I have an Elektra Micro casa and the pressure switch cuts in at a fraction under 1 bar and the needle drops down to 0.8 before the heater turns on again.

It seems, according to the green section on the dial, that the optimum pressure should be between 1.1 and 1.3.

How important is this slight lack of pressure? I would imagine not a lot but if it were, I would try to figure out how to adjust the pressure valve.

Any thoughts would be welcome.

Thank you.


----------



## Jugglestruck (Nov 17, 2011)

Just to clarify, I am not really directing this question specifically at the Elektra (as I realise it is not a commonly used machine). It is more a question on the importance of the pressure deviating slightly in any coffee machine (by the amount indicated above) and whether it matters or not.


----------



## ChrisP (Jun 19, 2011)

The pressure makes quite a difference as the higher the pressure the higher the temperature of the water within the boiler. If your pressure is too low the the temp will be low which will effect the taste of the shot. Sounds like you may need a new pressure stat. I generally replace mine every year as it buggers up after a year or so and they're only cheap.


----------



## Ian_G (Nov 10, 2011)

I have the Elektra Semiauto and like you I questioned the pressure setting as I thought it was set a bit too low - in fact just as you describe. I missed out on getting the best out of quite a few coffees before realizing that the temperature was too low.

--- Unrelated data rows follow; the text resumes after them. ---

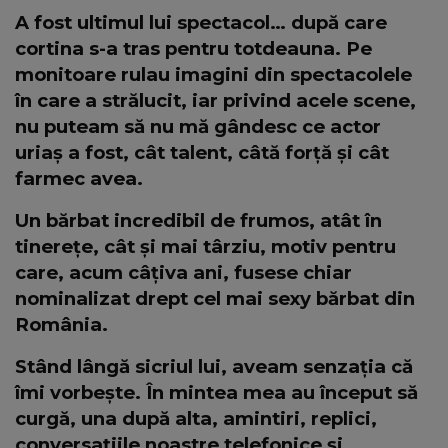
A fost ultimul lui spectacol… după care
cortina s-a tras pentru totdeauna. Pe
monitoare rulau imagini din spectacolele
în care a strălucit, iar privind acele scene,
nu puteam să nu mă gândesc ce actor
uriaș a fost, cât talent, câtă forță și cât
farmec avea.
Un bărbat incredibil de frumos, atât în
tinerețe, cât și mai târziu, motiv pentru
care, acum câțiva ani, fusese chiar
nominalizat drept cel mai sexy bărbat din
România.
Stând lângă sicriul lui, aveam senzația că
îmi vorbește. În mintea mea au început să
curgă, una după alta, amintiri, replici,
conversațiile noastre telefonice și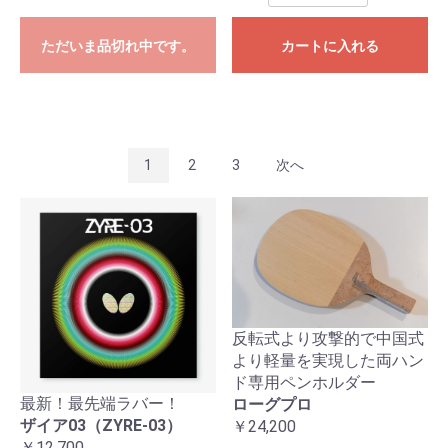
ただいま品切れ中です。
カートに入れる
1
2
3
次へ
反転式より攻撃的で中国式
より軽量を実現した両ハン
ド専用ペンホルダー
最新！最先端ラバー！
ローグプロ
ザイア03（ZYRE-03）
￥24,200
￥12,700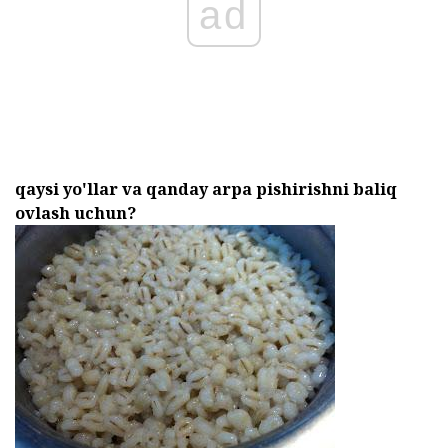
ad
qaysi yo'llar va qanday arpa pishirishni baliq
ovlash uchun?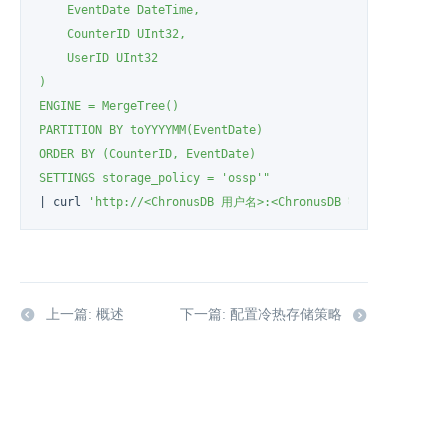
    EventDate DateTime,

    CounterID UInt32,

    UserID UInt32

)

ENGINE = MergeTree()

PARTITION BY toYYYYMM(EventDate)

ORDER BY (CounterID, EventDate)

SETTINGS storage_policy = 'ossp'"
| curl 
'http://<ChronusDB 用户名>:<ChronusDB 密码>@<高可用 IP
上一篇: 概述
下一篇: 配置冷热存储策略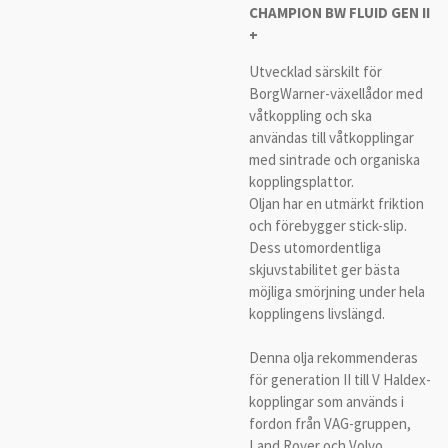
CHAMPION BW FLUID GEN II
+
Utvecklad särskilt för
BorgWarner-växellådor med
våtkoppling och ska
användas till våtkopplingar
med sintrade och organiska
kopplingsplattor.
Oljan har en utmärkt friktion
och förebygger stick-slip.
Dess utomordentliga
skjuvstabilitet ger bästa
möjliga smörjning under hela
kopplingens livslängd.
Denna olja rekommenderas
för generation II till V Haldex-
kopplingar som används i
fordon från VAG-gruppen,
Land Rover och Volvo.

In the base of the Semiauto and probably your machine as well is a thing called a pressurestat. It looks like a bit of black plastic with an adjuster screw in the middle of it. If I remember correctly you turn it clockwise to increase the pressure, and therefore the temperature inside the boiler. You only need to turn it a quarter of a turn to see a significant rise in pressure, so given that you're almost in the zone I'd give it an eighth of a turn clockwise and take it from there.


----------



## Jugglestruck (Nov 17, 2011)

Thanks for the help, I'll have a go tomorrow and let you know how I get on!


----------



## Jugglestruck (Nov 17, 2011)

It took a three quarter turn and the pressure is perfect . thank you very much!


----------



## FDC (Jan 7, 2012)

Hello Jugglestruck

I have exactly the same 'problem' with my new Micros Casa. I thought the pressure was lower than expected. I will give this adjustment a go and see what difference it makes. I havent been getting very good froth when heating milk and wonder if this could be the cause.


----------



## Jugglestruck (Nov 17, 2011)

It's not hard to do and it should settle happily in the green area.

I have just got back from two weeks away and will post about the Elektra in the other thread on Monday as I am working all day tomorrow....

Not sure what difference it will make to the frothing, it occured to me that it took quite a while to master the froth with my Pavoni but I now find the Elektra very easy.

Put the tip of the steam wand just under the surface near the back and turn on full. Skim the tip in gentle small circles just under surface and you should double the volume of milk with foam quite quickly.


----------



## FDC (Jan 7, 2012)

Thanks again Jugglestruck - you are becoming my Elektra mentor!

You are right about the wand. Yesterday I moved it just below the surface and it was starting to make better froth. Will try moving wand to back of jug.

Good thing about this learning is that I get to drink lots of coffee - like we need an excuse! Used the Bialetti this morning for a change. Just the best smell in the world now going round the house.


----------